Today's session comes after national backlash against the university for initially denying Hannah-Jones tenure, as well as the writer's public actions after that decision.
Earlier this spring, Hannah-Jones sated through her lawyers that she would not be joining her future colleagues at the University of North Carolina’s Hussman School of Journalism and Media without tenure.
As reported by NC Policy Watch, Jone’s legal team sent a letter to the UNC Chancellor, Charles Marshall on June 21 detailing that she would not be starting her position as Knight Chair in Race and Investigative Journalism until the board votes in favor of her tenure.
Originally, Hannah Jones, winner of a Pulitzer Prize for the “1619 Project,” was set to start her position on July 1 with a 5-year contract worth $180,000 per year. However, after the board of trustees declined to vote on her tenure application, she retained counsel.
“The University has been contacted by attorneys representing Nikole Hannah-Jones. While this remains a confidential personnel matter, as Chancellor Guskiewicz has said publicly, we feel she will add great value to the Carolina campus,” UNC-Chapel Hill Vice Chancellor of Communications Joel Curran told Campus Reform.
Citizens and groups like the James G. Martin Center for Academic Renewal pointed out that the university’s ambiguous hiring policy could allow academics to receive tenure without trustee approval.
“This is a very political thing,” one trustee told NC Policy Watch. “The university and the board of trustees and the Board of Governors and the legislature have all been getting pressure since this thing was first announced last month. There have been people writing letters and making calls, for and against. But I will leave it to you which is carrying more weight.”
Hannah-Jones' “1619 Project,” which appeared in the New York Times Magazine, alleges that the United States was created to protect slavery.

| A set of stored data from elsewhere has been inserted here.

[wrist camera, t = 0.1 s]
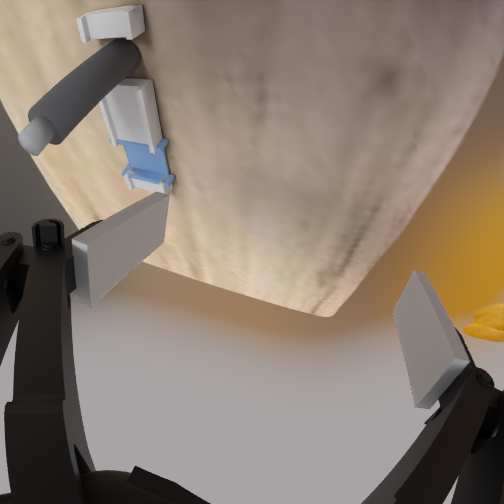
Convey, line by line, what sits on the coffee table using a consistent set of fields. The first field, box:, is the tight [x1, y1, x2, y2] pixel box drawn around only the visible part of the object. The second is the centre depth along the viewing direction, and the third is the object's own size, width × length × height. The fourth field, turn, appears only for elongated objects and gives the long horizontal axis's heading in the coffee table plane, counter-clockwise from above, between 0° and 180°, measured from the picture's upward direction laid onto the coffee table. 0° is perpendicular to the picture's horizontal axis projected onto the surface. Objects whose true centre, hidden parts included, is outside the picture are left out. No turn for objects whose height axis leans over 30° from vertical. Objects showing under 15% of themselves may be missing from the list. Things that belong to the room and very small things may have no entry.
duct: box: [77, 5, 175, 195], centre depth 28 cm, size 25×7×2 cm, turn 175°
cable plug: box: [18, 39, 140, 156], centre depth 20 cm, size 4×4×13 cm
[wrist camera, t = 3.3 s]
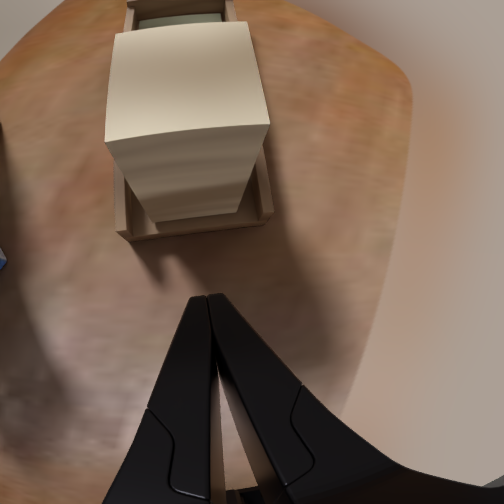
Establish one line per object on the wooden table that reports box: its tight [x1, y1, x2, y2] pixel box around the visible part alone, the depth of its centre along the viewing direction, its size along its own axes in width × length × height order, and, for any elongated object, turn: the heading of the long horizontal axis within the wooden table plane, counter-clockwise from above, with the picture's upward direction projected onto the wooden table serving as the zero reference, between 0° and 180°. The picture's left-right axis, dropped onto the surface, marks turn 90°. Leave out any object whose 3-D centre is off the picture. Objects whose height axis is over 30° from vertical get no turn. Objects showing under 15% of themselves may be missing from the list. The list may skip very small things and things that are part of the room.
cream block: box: [105, 22, 270, 223], centre depth 11 cm, size 4×4×8 cm
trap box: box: [114, 0, 275, 242], centre depth 15 cm, size 16×7×3 cm, turn 9°
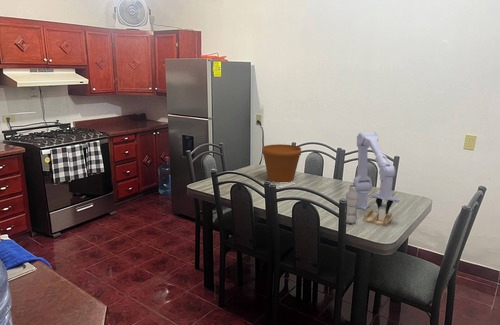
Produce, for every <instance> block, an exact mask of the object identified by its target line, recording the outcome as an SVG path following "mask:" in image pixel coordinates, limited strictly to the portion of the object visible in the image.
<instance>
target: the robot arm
mask: <svg viewBox="0 0 500 325" xmlns="http://www.w3.org/2000/svg"><path fill="white" fill-rule="evenodd" d="M378 141H379V136H378V134H377V132H376V131H373V132H359V133H358V134H357V136H356V147H358V148H357V167H358V168H357V175H356V176H355V177H354V178H353V181H352V185H355V186H357V190H356V192H357V193H358V195H359V198H358V202H357V209H363V210H366V209H368V207H369V206H370V204H368V199H369V198H368V197H369V193H370V191H372V189H373V183H372V178H371V177H370V176H368V154H369V153H368V149H369V148H370V149H371V151H372V152H373V154H374V156H375V159H374V160H375V163H376V165H377V166H378V168H379V170H378V174H379V180H380V185H379V194H378V193H370V198H371V199H376V200H375V203H376V206H377V208H378V209H377V210H379V207H380V206H381V205H382V204H383V201H386V204H387V208H386V214H389V211H390V208H391V206H392V204H393V203H397V204H400V202H401V201H400V200H401V198H399V197H396V196H395V197H394V196H392V190H393V180H394V179H393V178H394V177H395V176H396V175H397V169H396V167H395V165H393V164H391V162H390V160H389V159H388V157H387V155H386V154H384V153H383V151H382V150H381V147H380V145H379V142H378Z"/></svg>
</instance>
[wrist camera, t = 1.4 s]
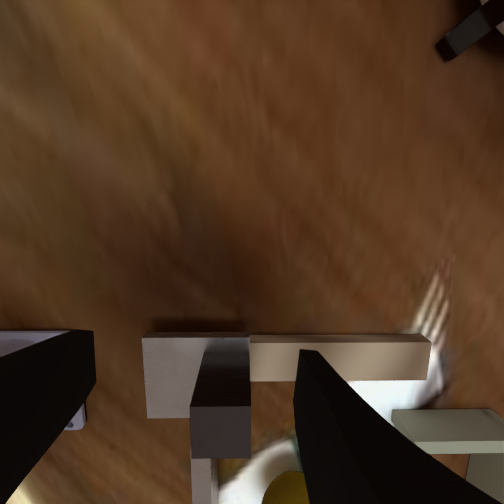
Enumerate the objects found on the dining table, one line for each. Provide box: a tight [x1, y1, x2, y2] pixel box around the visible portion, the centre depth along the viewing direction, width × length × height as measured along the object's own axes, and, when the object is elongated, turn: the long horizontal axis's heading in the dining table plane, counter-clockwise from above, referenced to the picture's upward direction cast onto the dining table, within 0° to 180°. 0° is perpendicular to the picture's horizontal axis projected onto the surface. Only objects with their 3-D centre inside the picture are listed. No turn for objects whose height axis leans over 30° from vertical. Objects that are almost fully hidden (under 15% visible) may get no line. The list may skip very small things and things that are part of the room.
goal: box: [391, 409, 504, 504], centre depth 22 cm, size 10×12×4 cm
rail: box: [249, 334, 432, 381], centre depth 21 cm, size 18×3×1 cm, turn 89°
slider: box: [142, 332, 251, 504], centre depth 18 cm, size 7×16×7 cm, turn 179°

She has said that the goal of the project was to reframe the history of the United States.
“This is a high profile hiring decision and the last thing anyone should want is us going to the Board of Governors with this and they disagree,” the trustee said. “That is not going to be good for anybody. That is when negative things are going to happen.”
As Campus Reform previously reported in May, students and community members invaded a board of trustees meeting in protest of the body’s decision.
Protesters entered the room as the trustees began their meeting. As The Daily Tar Heel reports, many chanted “shame, shame on you,” while two individuals were removed after singing “we shall overcome.”
Campus Reform reached out to every member of the board for comment on how they would respond, but none of the members replied.